Tidak ada korban jiwa dalam kejadian tersebut, namun kerusakan bangunan diperkirakan mencapai puluhan juta rupiah.
Kepala BPBD Kuningan, Indra Bayu Permana, saat dikonfirmasi Rabu (10/12/2025), mengatakan bahwa longsor terjadi karena hujan berintensitas sedang hingga lebat mengguyur kawasan tersebut. Kondisi tanah yang labil mempercepat ambruknya struktur TPT yang berada tepat di tepi sungai.
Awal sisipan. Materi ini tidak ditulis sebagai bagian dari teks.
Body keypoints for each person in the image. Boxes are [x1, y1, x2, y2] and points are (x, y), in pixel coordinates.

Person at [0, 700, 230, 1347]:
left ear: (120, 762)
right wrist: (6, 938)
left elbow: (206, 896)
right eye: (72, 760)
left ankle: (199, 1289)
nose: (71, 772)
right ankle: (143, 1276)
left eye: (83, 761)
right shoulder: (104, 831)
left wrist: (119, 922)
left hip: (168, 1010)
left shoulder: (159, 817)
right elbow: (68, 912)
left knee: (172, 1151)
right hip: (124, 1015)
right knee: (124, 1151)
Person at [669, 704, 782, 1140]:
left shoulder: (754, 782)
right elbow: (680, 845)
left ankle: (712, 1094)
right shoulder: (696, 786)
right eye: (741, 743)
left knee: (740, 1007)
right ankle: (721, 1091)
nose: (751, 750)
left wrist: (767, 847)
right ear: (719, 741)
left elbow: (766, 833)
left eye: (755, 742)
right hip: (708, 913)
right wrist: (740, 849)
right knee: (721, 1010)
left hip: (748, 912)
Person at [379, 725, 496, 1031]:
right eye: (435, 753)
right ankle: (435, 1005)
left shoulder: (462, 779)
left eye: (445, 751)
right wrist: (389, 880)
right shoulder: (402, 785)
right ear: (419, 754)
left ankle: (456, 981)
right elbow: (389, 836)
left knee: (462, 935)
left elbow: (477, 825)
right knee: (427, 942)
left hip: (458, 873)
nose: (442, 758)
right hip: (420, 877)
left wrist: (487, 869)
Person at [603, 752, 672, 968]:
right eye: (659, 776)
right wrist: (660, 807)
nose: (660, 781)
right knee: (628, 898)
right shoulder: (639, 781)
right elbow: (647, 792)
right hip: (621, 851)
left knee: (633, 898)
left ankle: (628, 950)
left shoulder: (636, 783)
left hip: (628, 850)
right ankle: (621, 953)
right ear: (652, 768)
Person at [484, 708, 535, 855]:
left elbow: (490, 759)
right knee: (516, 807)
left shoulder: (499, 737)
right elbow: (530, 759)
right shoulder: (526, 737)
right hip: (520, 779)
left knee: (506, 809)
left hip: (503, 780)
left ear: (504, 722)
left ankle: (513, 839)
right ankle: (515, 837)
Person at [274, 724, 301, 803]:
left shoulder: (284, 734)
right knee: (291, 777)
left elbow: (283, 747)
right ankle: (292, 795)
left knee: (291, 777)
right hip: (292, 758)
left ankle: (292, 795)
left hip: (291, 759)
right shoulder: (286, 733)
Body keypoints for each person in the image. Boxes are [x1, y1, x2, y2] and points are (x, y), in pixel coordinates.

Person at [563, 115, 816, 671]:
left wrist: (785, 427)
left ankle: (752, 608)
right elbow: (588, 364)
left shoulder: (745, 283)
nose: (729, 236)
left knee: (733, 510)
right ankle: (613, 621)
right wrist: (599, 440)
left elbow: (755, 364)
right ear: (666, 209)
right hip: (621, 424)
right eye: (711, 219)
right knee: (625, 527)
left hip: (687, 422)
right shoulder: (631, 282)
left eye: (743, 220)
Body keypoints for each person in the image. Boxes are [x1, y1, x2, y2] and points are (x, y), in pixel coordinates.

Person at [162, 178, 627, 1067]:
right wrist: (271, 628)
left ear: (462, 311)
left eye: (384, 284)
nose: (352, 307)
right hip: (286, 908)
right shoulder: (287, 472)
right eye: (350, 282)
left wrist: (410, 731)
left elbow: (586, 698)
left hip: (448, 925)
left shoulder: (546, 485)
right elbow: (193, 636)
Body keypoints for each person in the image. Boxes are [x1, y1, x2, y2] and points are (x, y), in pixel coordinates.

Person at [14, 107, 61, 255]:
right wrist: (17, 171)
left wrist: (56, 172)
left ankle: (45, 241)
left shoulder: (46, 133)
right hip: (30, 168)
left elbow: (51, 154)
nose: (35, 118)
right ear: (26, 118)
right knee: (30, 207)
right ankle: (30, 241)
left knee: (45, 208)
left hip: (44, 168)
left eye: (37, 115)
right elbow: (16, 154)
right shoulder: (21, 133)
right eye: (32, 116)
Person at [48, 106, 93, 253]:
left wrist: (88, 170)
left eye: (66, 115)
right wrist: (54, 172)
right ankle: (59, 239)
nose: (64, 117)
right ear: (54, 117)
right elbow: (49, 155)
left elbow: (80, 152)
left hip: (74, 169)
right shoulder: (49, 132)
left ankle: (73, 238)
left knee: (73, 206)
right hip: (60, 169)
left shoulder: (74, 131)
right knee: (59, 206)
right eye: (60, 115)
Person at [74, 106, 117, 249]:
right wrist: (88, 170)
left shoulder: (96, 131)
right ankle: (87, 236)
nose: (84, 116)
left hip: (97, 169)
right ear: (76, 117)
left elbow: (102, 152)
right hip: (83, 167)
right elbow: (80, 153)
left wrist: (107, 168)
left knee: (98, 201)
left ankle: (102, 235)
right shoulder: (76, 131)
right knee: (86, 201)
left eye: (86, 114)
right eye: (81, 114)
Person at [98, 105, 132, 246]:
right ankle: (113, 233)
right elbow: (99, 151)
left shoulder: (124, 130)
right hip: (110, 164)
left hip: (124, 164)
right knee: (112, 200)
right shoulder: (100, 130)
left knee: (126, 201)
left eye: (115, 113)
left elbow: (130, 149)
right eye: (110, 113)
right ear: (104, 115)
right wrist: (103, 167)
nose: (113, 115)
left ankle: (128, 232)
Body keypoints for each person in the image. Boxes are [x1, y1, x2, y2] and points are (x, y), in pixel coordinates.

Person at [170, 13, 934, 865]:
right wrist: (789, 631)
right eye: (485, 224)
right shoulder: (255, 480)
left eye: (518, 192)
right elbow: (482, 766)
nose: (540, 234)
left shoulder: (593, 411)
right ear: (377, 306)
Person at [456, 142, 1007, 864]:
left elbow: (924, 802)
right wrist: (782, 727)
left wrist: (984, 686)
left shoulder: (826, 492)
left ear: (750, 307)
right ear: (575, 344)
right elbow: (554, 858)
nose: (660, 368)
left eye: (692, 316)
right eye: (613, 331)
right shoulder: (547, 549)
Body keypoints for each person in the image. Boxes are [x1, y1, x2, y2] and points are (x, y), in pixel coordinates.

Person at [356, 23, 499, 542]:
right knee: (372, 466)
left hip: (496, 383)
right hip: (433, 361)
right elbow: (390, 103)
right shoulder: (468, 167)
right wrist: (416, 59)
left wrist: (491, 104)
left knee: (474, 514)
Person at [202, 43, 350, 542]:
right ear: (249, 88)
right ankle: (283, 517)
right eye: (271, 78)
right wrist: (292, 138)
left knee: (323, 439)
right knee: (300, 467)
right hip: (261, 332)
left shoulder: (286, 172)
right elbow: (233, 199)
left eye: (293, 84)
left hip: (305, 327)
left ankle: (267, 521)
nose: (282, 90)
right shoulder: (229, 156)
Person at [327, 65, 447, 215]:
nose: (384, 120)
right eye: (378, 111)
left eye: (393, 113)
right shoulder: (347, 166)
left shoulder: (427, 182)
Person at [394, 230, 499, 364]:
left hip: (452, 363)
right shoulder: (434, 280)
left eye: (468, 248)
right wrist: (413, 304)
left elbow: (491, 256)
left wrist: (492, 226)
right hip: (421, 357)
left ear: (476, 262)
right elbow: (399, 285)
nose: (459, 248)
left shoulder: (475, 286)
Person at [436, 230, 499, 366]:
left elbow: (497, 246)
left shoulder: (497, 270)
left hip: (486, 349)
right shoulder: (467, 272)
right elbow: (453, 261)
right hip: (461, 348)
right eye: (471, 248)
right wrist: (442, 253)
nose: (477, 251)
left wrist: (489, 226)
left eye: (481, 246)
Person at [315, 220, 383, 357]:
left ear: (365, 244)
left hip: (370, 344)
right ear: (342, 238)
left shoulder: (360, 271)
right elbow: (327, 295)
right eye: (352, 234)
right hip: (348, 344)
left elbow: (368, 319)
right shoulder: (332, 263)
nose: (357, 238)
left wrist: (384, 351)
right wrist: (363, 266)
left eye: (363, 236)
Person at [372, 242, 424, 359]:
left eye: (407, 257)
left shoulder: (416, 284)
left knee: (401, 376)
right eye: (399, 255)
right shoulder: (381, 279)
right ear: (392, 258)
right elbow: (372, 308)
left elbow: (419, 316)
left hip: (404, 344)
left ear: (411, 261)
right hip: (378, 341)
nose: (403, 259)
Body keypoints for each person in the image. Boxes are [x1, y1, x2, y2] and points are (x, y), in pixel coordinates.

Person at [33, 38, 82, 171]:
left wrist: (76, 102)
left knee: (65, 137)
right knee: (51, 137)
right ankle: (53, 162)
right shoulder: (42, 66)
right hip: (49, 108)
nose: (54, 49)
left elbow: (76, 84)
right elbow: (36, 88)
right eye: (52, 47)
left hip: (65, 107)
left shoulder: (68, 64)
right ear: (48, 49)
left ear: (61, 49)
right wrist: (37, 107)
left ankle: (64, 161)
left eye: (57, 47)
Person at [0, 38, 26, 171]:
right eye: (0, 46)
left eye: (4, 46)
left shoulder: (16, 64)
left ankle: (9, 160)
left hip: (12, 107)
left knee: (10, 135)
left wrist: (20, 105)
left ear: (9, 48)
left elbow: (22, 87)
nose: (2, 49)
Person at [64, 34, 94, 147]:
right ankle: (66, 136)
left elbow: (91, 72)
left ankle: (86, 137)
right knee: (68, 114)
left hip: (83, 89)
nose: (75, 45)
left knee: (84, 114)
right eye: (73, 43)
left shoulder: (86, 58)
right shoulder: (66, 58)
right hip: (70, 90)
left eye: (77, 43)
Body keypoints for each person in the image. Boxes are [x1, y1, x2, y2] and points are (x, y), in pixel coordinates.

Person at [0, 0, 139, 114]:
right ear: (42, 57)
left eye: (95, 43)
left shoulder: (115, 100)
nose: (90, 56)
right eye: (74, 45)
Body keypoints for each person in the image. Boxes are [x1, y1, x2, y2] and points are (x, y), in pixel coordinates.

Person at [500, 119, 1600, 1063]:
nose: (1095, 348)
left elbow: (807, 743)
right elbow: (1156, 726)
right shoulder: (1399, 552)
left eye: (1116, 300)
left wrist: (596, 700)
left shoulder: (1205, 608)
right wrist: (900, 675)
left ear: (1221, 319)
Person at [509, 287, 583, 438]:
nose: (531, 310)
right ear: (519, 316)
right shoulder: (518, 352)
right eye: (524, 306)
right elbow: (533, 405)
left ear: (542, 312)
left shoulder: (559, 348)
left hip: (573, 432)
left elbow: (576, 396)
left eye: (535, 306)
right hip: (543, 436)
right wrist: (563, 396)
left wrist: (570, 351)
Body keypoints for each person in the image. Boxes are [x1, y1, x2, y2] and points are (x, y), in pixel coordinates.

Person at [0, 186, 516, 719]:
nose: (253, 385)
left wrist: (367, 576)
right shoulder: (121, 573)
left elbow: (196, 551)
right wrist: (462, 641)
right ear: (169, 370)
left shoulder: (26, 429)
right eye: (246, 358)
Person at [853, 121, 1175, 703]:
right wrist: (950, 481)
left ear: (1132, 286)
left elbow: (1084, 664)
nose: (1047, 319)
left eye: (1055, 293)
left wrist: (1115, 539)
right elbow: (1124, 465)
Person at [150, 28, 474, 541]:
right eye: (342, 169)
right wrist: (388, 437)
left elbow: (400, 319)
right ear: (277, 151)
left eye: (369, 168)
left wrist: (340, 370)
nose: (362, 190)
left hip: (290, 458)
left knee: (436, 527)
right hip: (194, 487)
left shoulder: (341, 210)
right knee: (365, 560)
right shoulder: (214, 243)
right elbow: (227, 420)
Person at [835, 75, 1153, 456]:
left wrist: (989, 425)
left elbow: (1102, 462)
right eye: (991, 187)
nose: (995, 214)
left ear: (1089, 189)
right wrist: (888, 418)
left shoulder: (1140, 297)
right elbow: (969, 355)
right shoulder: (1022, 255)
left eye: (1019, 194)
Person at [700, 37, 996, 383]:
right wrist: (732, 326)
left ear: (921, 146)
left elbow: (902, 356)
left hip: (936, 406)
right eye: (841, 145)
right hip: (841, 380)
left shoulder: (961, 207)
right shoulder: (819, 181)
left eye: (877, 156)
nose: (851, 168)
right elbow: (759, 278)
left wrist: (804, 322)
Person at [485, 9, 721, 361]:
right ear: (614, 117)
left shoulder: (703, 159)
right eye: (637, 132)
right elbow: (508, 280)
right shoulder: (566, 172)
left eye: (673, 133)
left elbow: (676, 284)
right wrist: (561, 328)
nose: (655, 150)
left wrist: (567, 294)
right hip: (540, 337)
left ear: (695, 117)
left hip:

“Hasil asesmen menunjukkan TPT sepanjang kurang lebih 10 meter dengan tinggi sekitar 2 meter mengalami longsor. Rumah warga ikut terdampak karena posisinya sangat dekat dengan bibir sungai,” ujar Indra.
BPBD Kuningan mengimbau warga yang tinggal di sepanjang aliran sungai atau kawasan rawan pergerakan tanah untuk meningkatkan kewaspadaan, terutama pada puncak musim hujan yang masih berpotensi memicu longsor susulan.